WRITTEN EXERCISE: Reproduce every one of the following rows verbatim, omitting the pictures from your response.

== STORED RECORDS ==

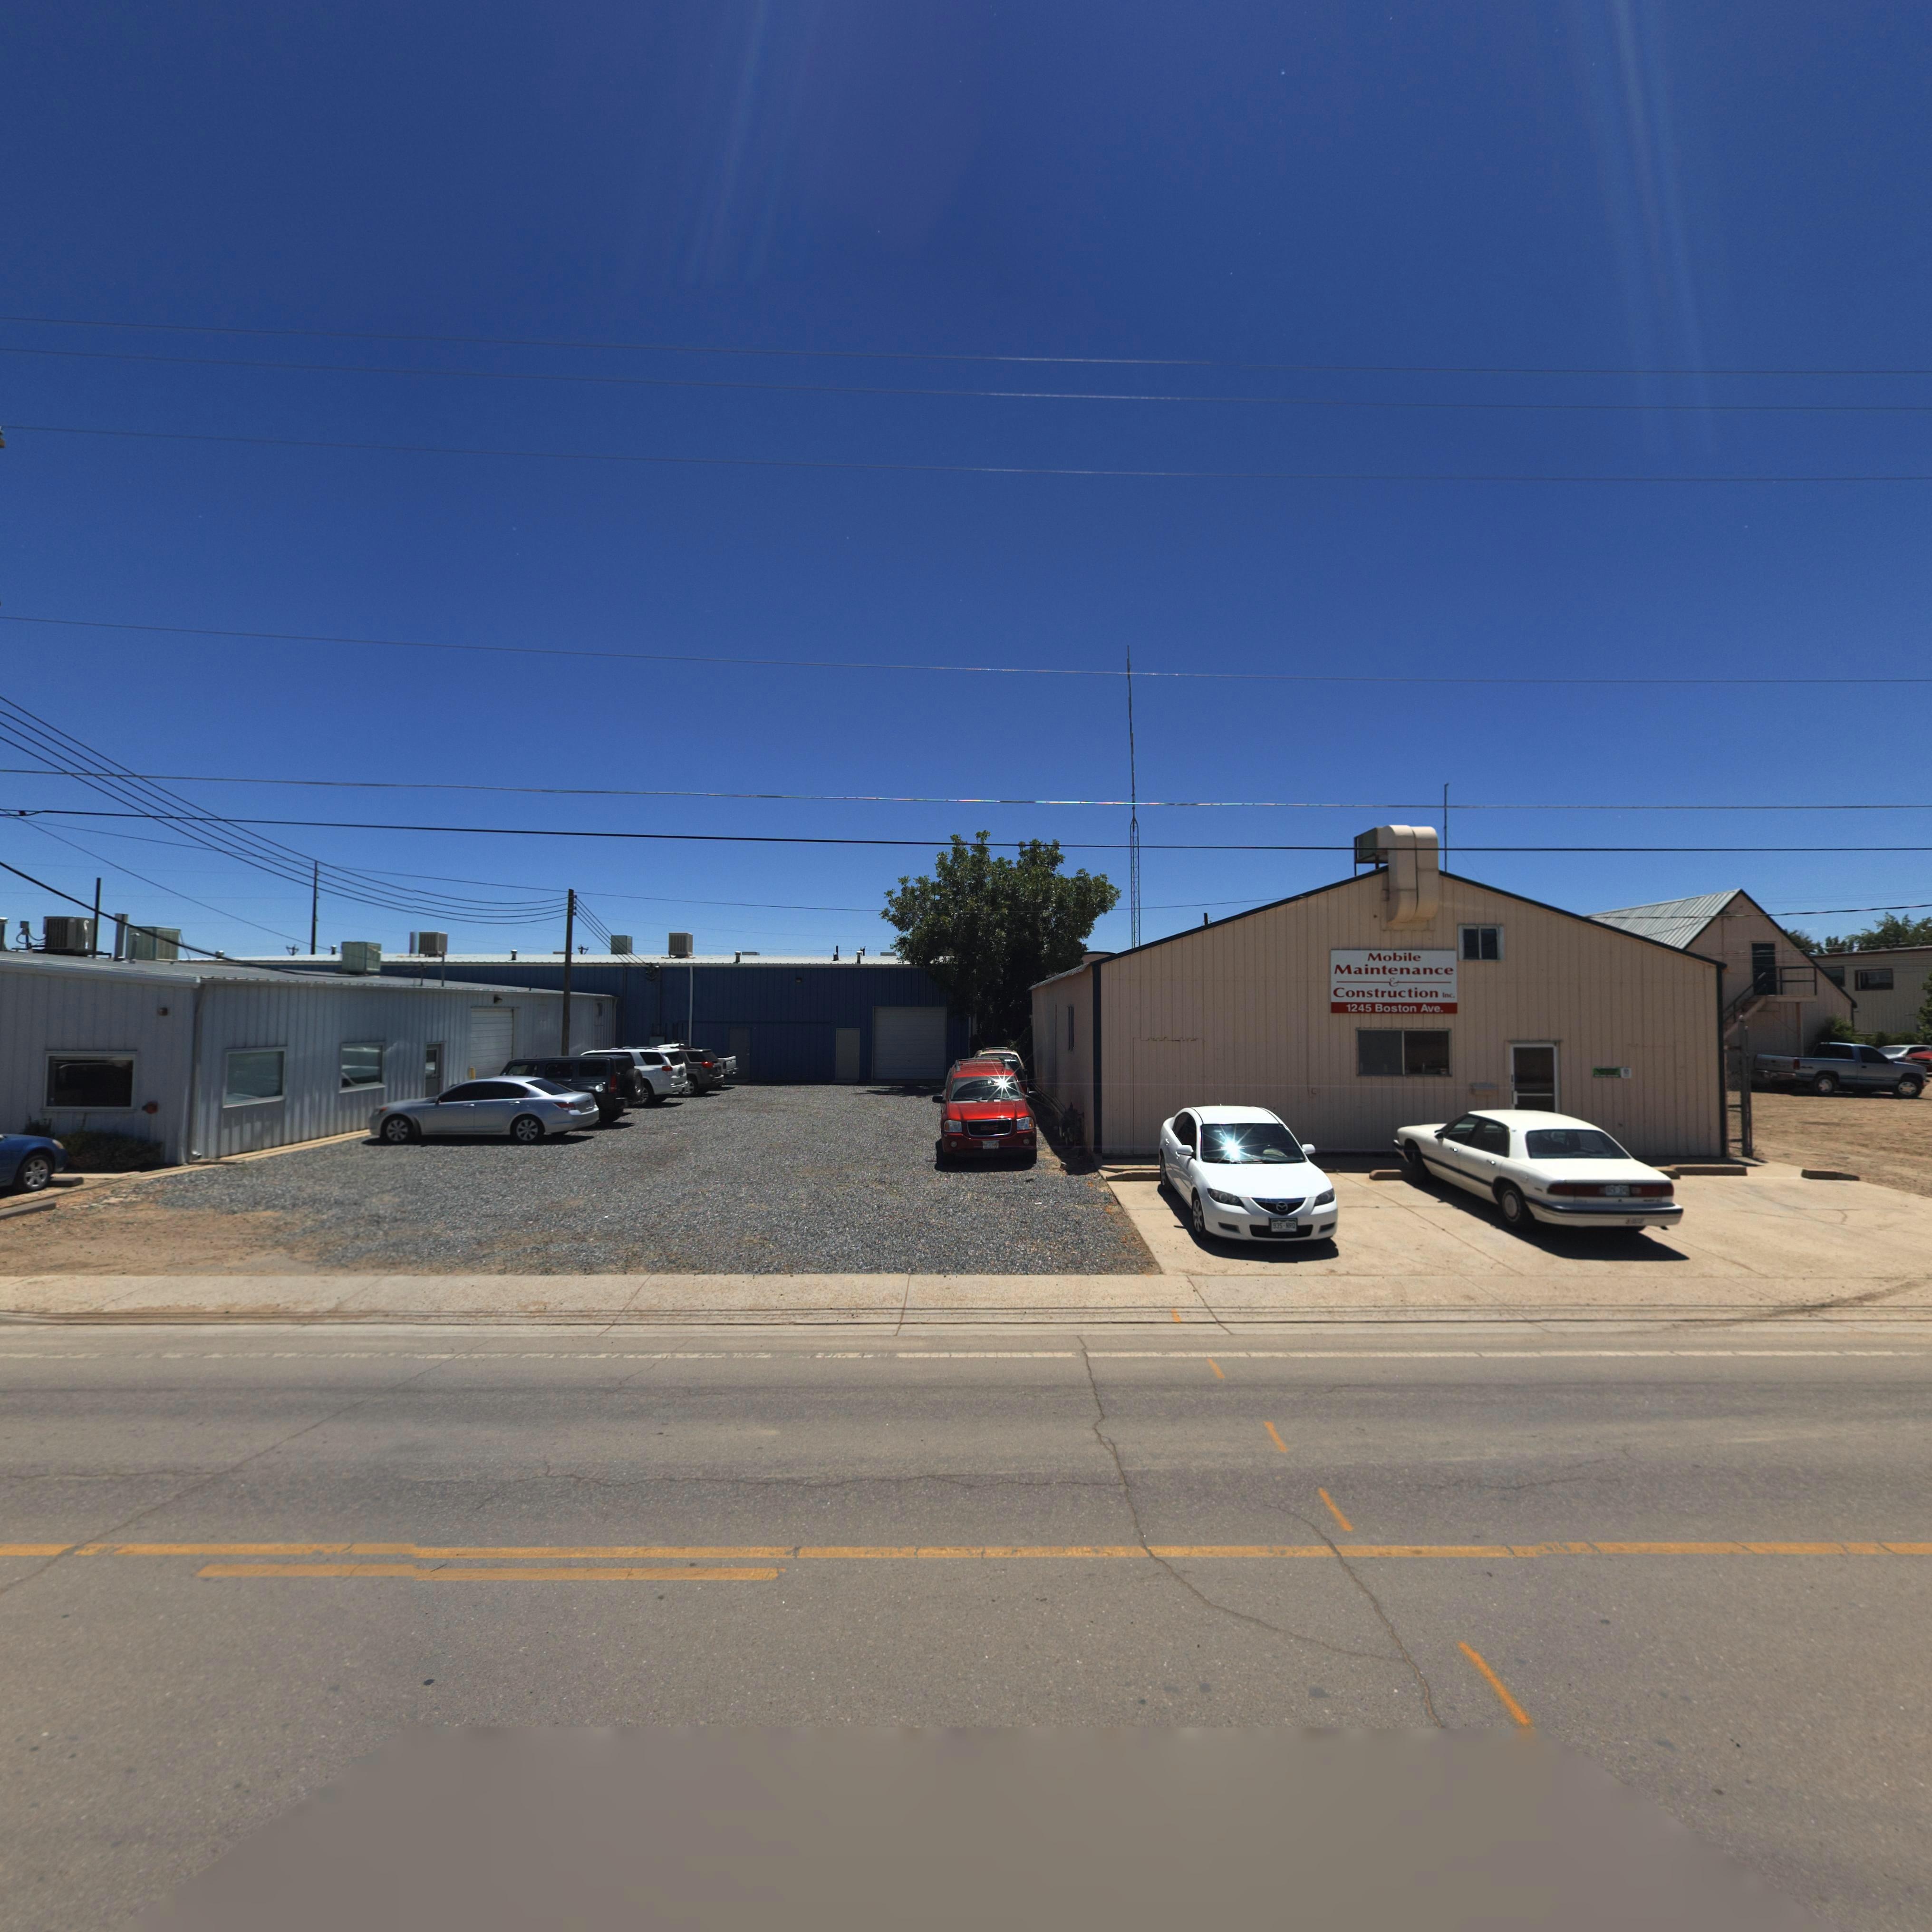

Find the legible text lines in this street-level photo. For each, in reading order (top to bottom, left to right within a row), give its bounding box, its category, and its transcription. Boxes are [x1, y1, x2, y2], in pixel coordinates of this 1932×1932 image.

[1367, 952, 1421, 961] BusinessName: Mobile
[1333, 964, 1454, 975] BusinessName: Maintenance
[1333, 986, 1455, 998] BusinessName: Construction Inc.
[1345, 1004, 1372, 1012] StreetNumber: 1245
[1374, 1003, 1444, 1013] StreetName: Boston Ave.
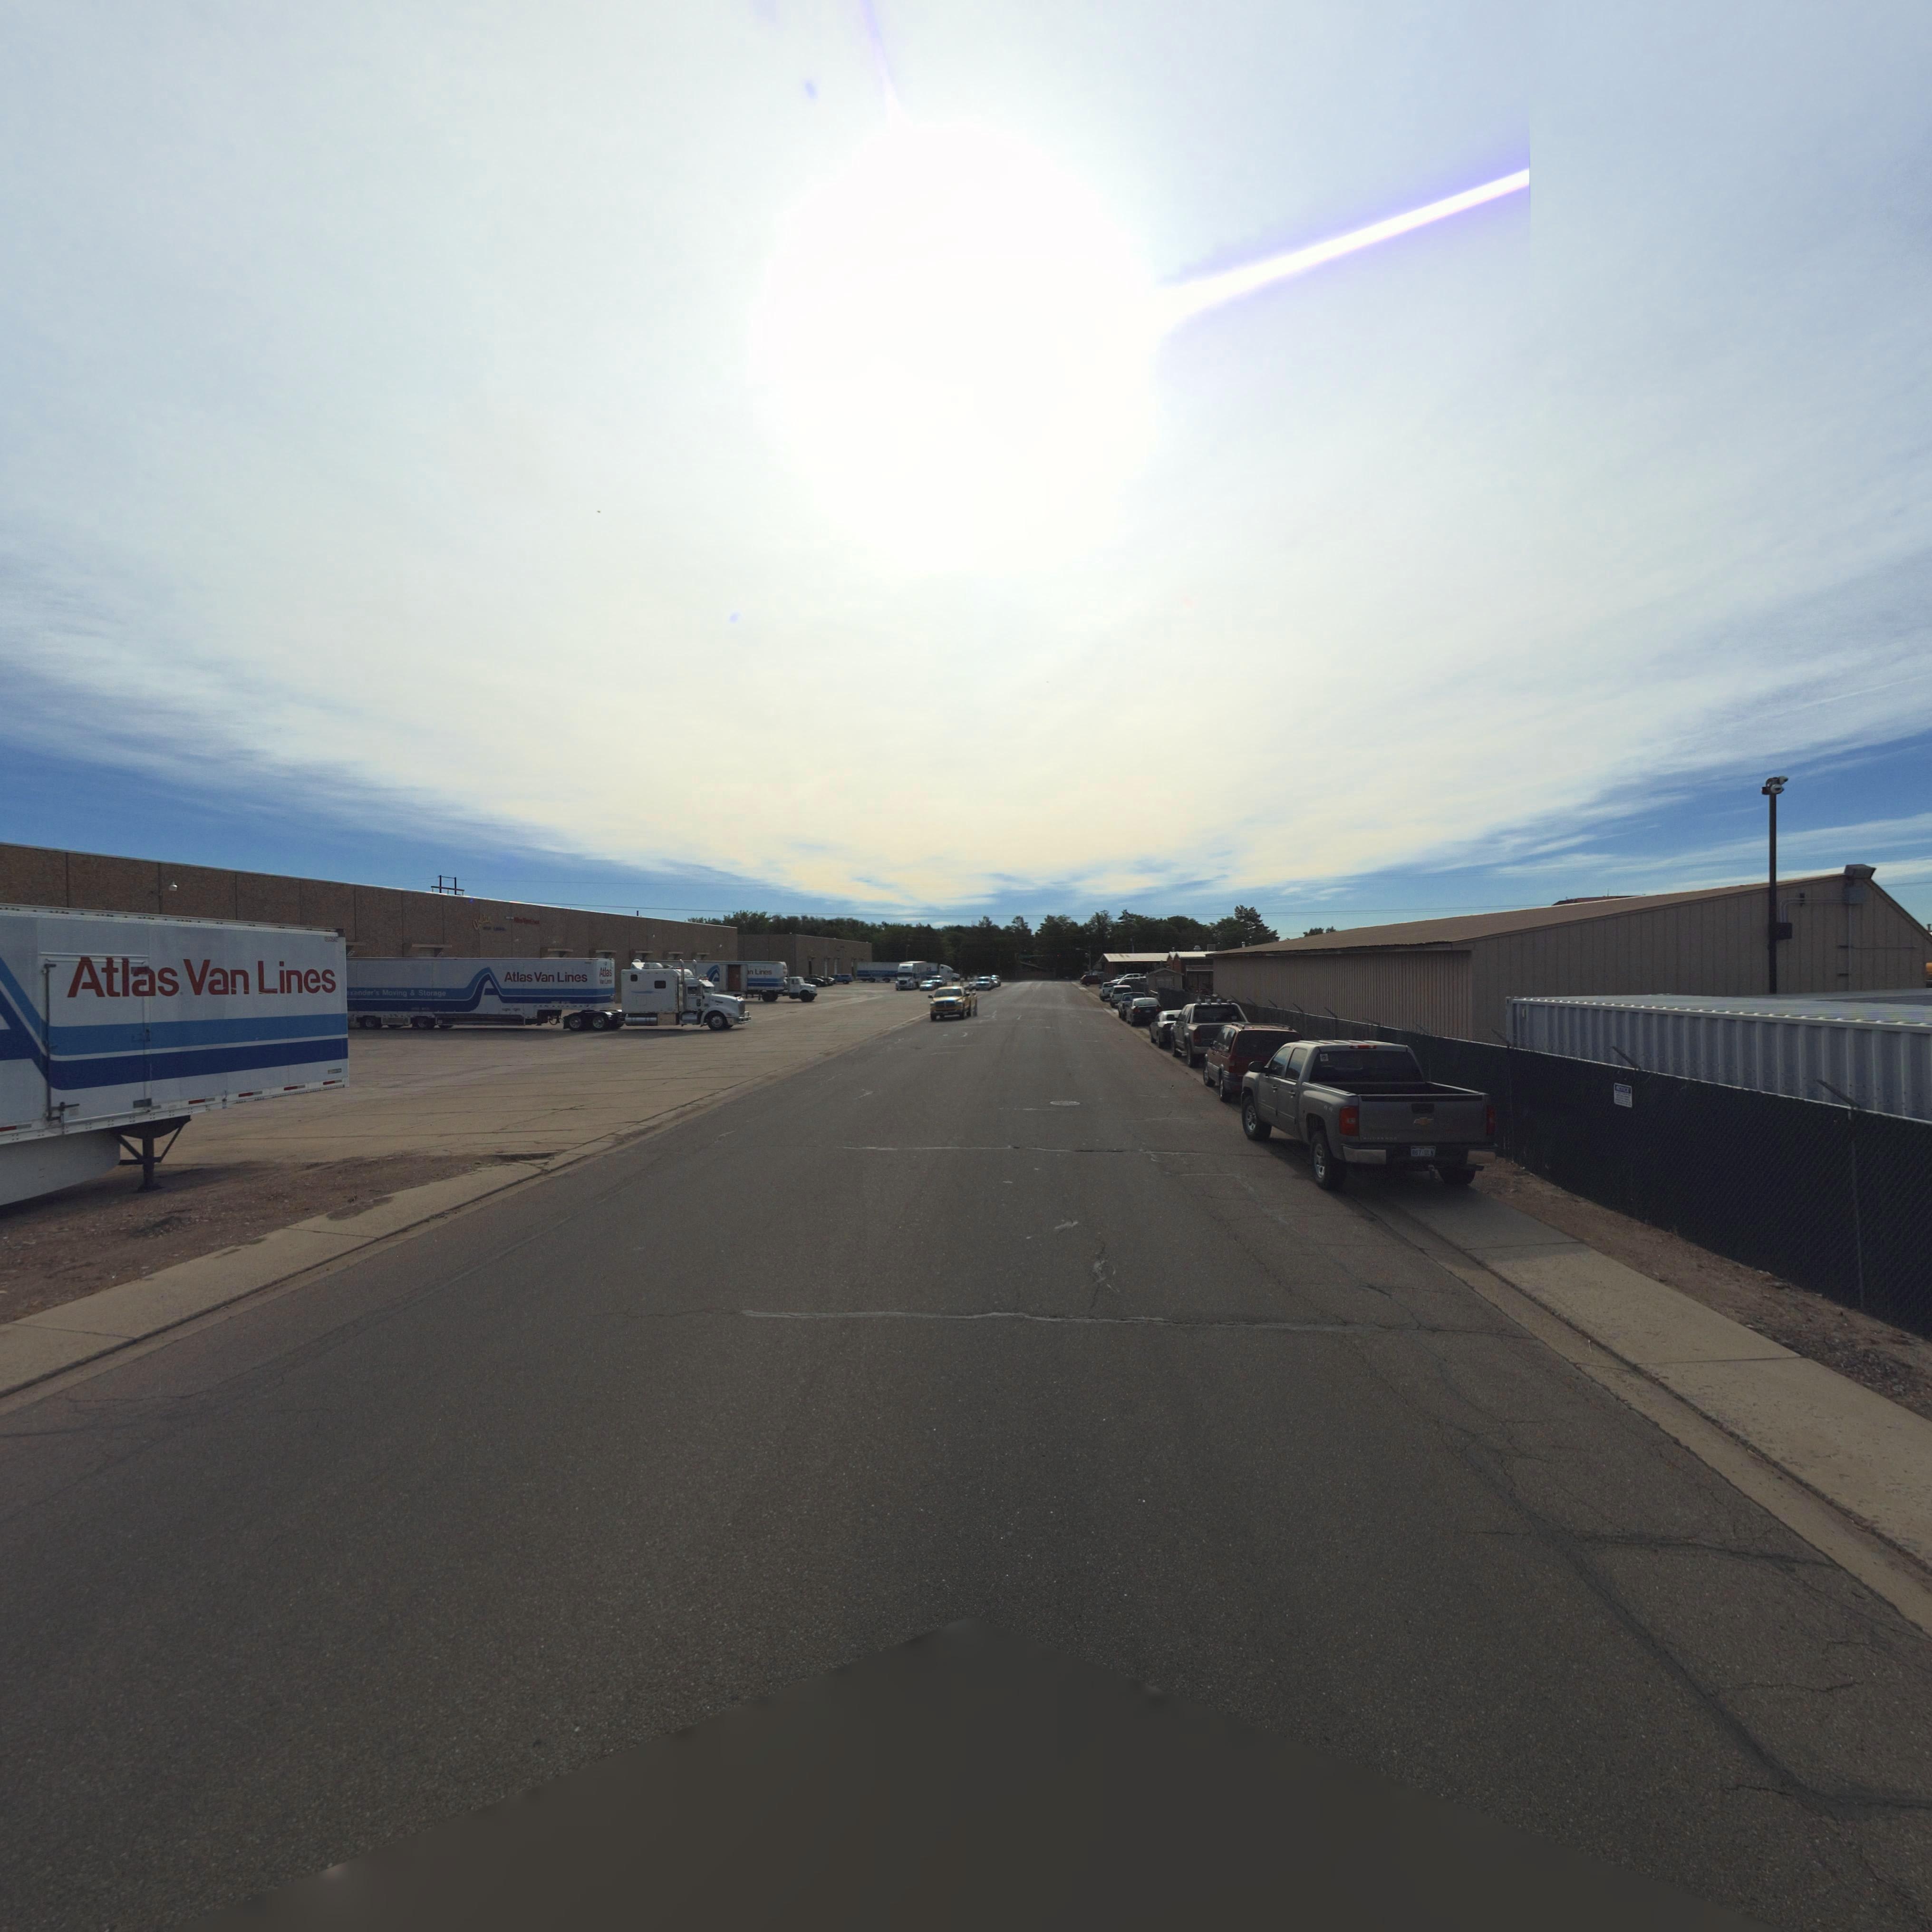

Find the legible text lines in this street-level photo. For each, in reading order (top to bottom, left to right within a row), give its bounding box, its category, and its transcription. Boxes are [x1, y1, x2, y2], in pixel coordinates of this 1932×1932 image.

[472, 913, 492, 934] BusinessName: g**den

===

TASK RESPONSE:
Find the legible text lines in this street-level photo. For each, in reading order (top to bottom, left to right within a row), give its bounding box, its category, and its transcription. Boxes are [x1, y1, x2, y2], in pixel coordinates of this 1932×1932 image.

[1367, 952, 1421, 961] BusinessName: Mobile
[1333, 964, 1454, 975] BusinessName: Maintenance
[1333, 986, 1455, 998] BusinessName: Construction Inc.
[1345, 1004, 1372, 1012] StreetNumber: 1245
[1374, 1003, 1444, 1013] StreetName: Boston Ave.

Find the legible text lines in this street-level photo. For each, in reading order (top to bottom, left to right within a row), give its bounding box, its category, and its transcription. Boxes are [x1, y1, x2, y2], in pixel coordinates of this 1932×1932 image.

[472, 913, 492, 934] BusinessName: g**den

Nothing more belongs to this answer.